Par Kebour Ghenna
L’Éthiopie est en train de se moderniser, du moins sur le papier.
La dernière étape se présente sous la forme des réformes des changes de la Banque nationale d’Éthiopie, notamment la directive n° FXD/04/2026 et les mesures connexes, qui visent à libéraliser le régime des changes. Le message est clair : moins de contrôles, plus de flexibilité, une circulation des capitaux plus facile et un système qui ressemble enfin à ceux des économies avancées.
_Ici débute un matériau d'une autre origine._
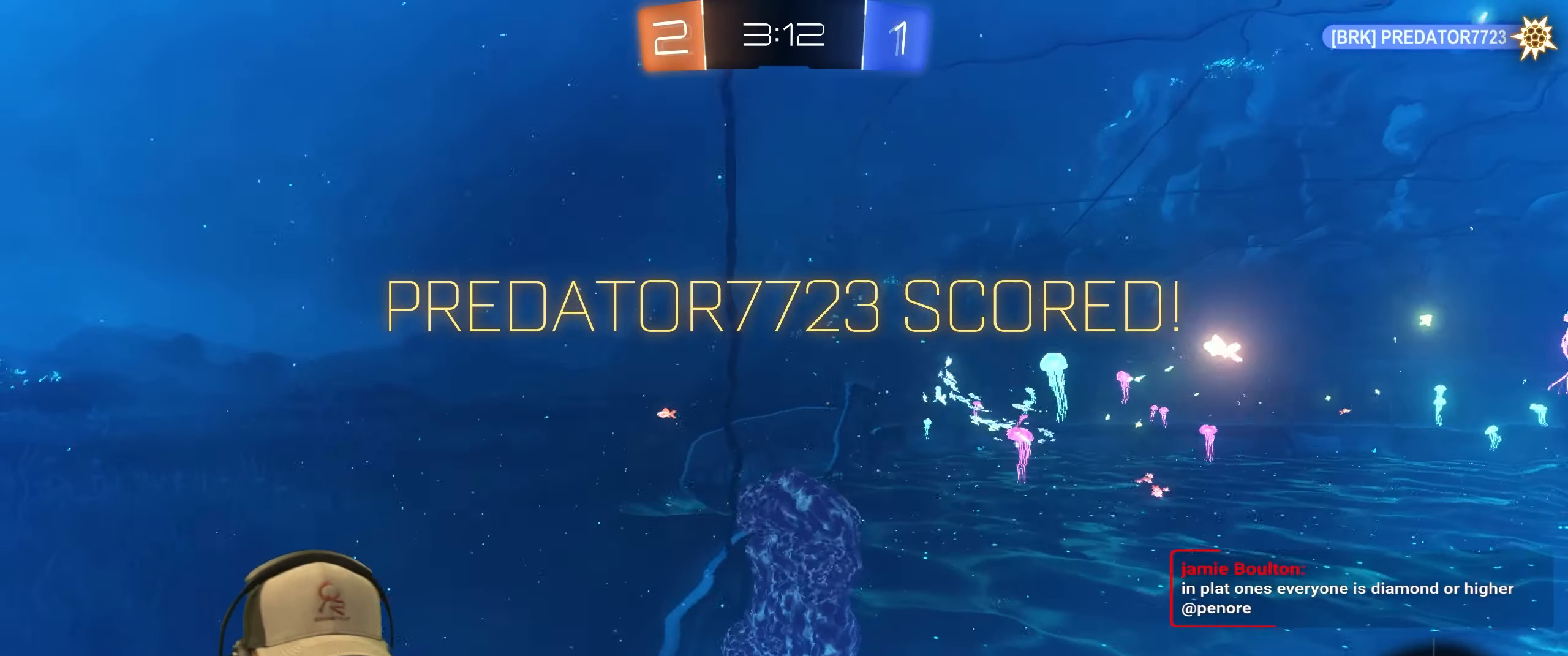
{"buttons": [], "left_stick": "center", "events": []}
La réaction a été extrêmement positive.
Les investisseurs applaudissent. Les analystes approuvent. Les institutions approuvent. Il y a eu remarquablement peu de critiques. Et c’est peut-être la première chose qui mérite d’être remarquée.
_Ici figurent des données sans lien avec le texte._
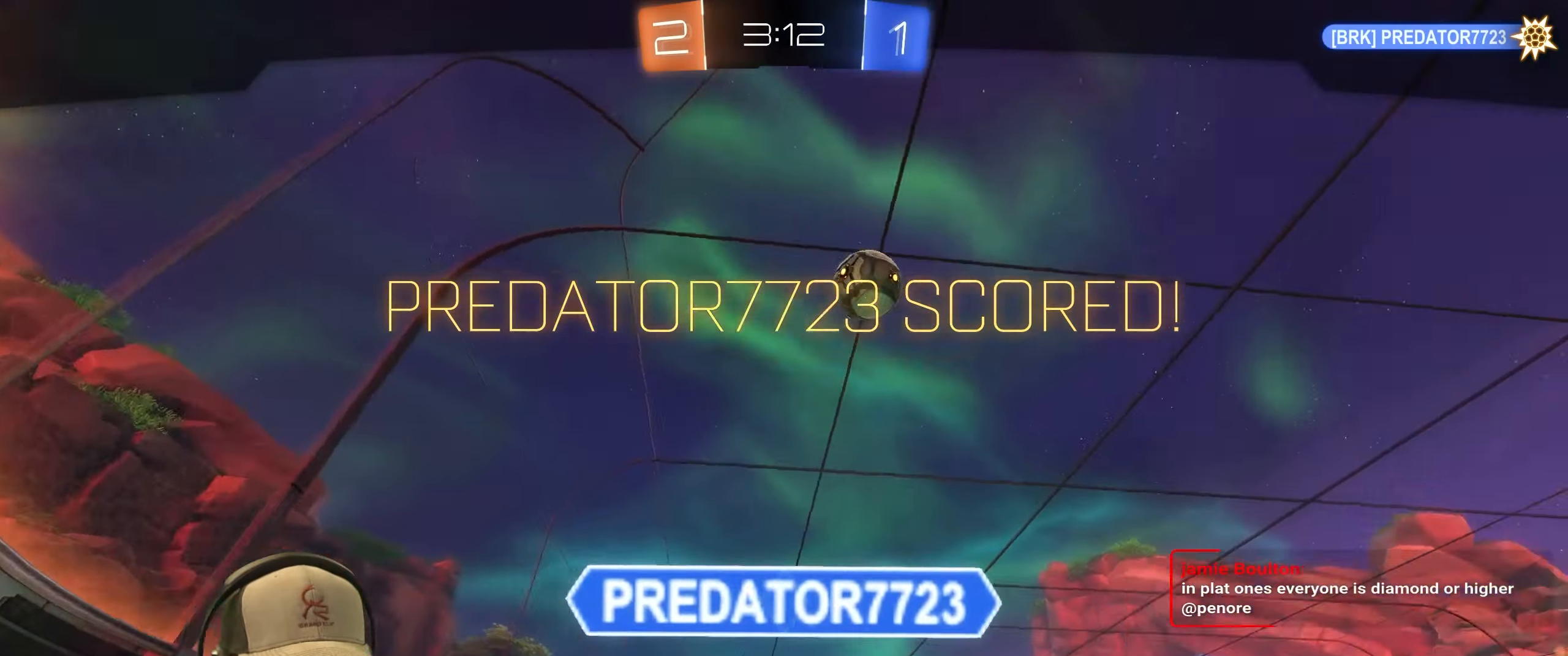
{"buttons": [], "left_stick": "center", "events": []}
Pourquoi si peu de contestations ?
Parce que les réformes parlent le langage que le système mondial comprend : libéralisation, efficacité, ouverture. Ce ne sont pas seulement des politiques, ce sont des signaux. Cela indique que l’Éthiopie est « prête », « à se réformer » et « ouverte aux affaires ». Dans un monde où le capital récompense la familiarité, l’adoption du scénario standard suscite des éloges immédiats.
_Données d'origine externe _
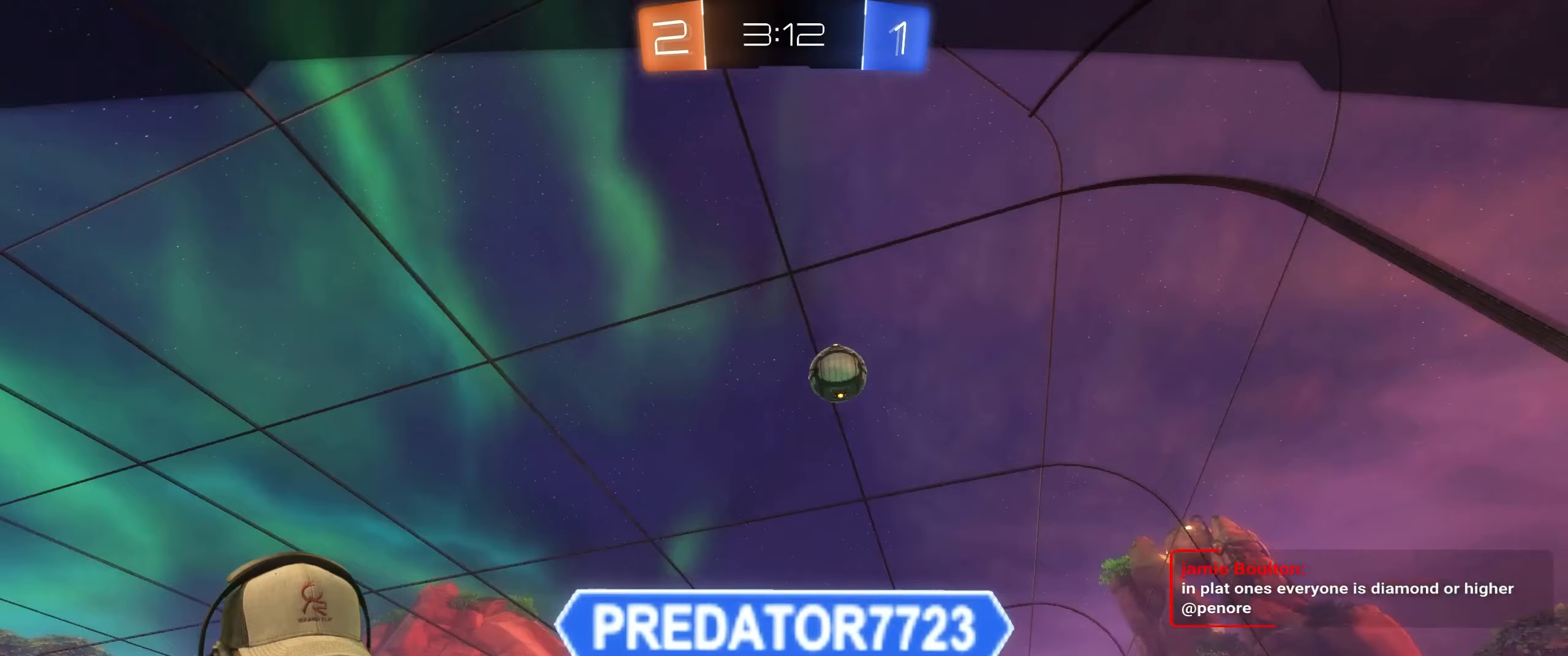
{"buttons": [], "left_stick": "center", "events": []}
Mais l’éloge n’est pas une preuve.
L’idée derrière les réformes est élégante. Laissez le marché déterminer le prix des devises. Permettre aux capitaux de circuler plus librement. Ayez confiance que l’efficacité suivra.
Mais les économies ne se construisent pas sur l’élégance. Ils sont construits sur une structure.
Le défi de l’Éthiopie n’est pas principalement réglementaire, il est productif. Le pays ne manque pas de devises parce que les règles sont mauvaises. Elle manque de devises parce qu’elle n’en produit pas encore suffisamment pour que le monde veuille en acheter.
Libéraliser l’accès aux devises ne crée pas d’exportations. Il redistribue la rareté.
Et lorsque la rareté est redistribuée sur les marchés, elle a tendance à se diriger vers ceux qui sont déjà en mesure d’y accéder, les importateurs, les intermédiaires et ceux qui disposent de capitaux. Pendant ce temps, les producteurs nationaux, qui continuent de renforcer leurs capacités, sont confrontés à une hausse des coûts et à une concurrence plus vive.
Le résultat peut être une sorte de progrès étrange : un système qui a l’air moderne, se comporte efficacement et pourtant a du mal à produire.
Alors, quand saurons-nous si cela ne fonctionne pas ?
Pas immédiatement. De telles réformes échouent rarement du jour au lendemain. Ils dérivent.
Mais les signes seront là :
** Pénurie de devises persistante ou aggravée malgré la libéralisation
** Un écart croissant entre importations et exportations
** Pression accrue sur la monnaie sans croissance correspondante de la capacité productive
** Les capitaux sortent plus vite qu’ils n’entrent
** Les industries nationales perdent du terrain plutôt que de gagner en force
À ce stade, la question ne sera plus de savoir si la politique est moderne.
Il s’agira de savoir si c’est approprié.
Et si ce n’est pas le cas ?
La réponse ne devrait alors pas être un déni, ni un redoublement de théorie. Ce devrait être un ajustement. Réintroduire des contrôles ciblés si nécessaire. Soutenir plus délibérément la production nationale. Ralentir le rythme de la libéralisation pour suivre le rythme de la transformation structurelle.
En développement, le timing compte plus que l’idéologie.
Il n’y a rien de mal en soi à devenir moderne. Mais il existe un danger discret à arriver trop tôt, avant que les fondations ne soient prêtes à en supporter le poids. La modernité, imposée avant la capacité, risque de devenir un vernis plutôt qu’une transformation. En fin de compte, le développement n’est pas jugé par la mesure dans laquelle une personne ressemble aux autres, mais par la fermeté avec laquelle elle est autonome. Et dans ce voyage, le timing n’est pas un détail, c’est tout.
Note de l’éditeur : L’article est apparu en premier sur la page SM personnelle de l’auteur.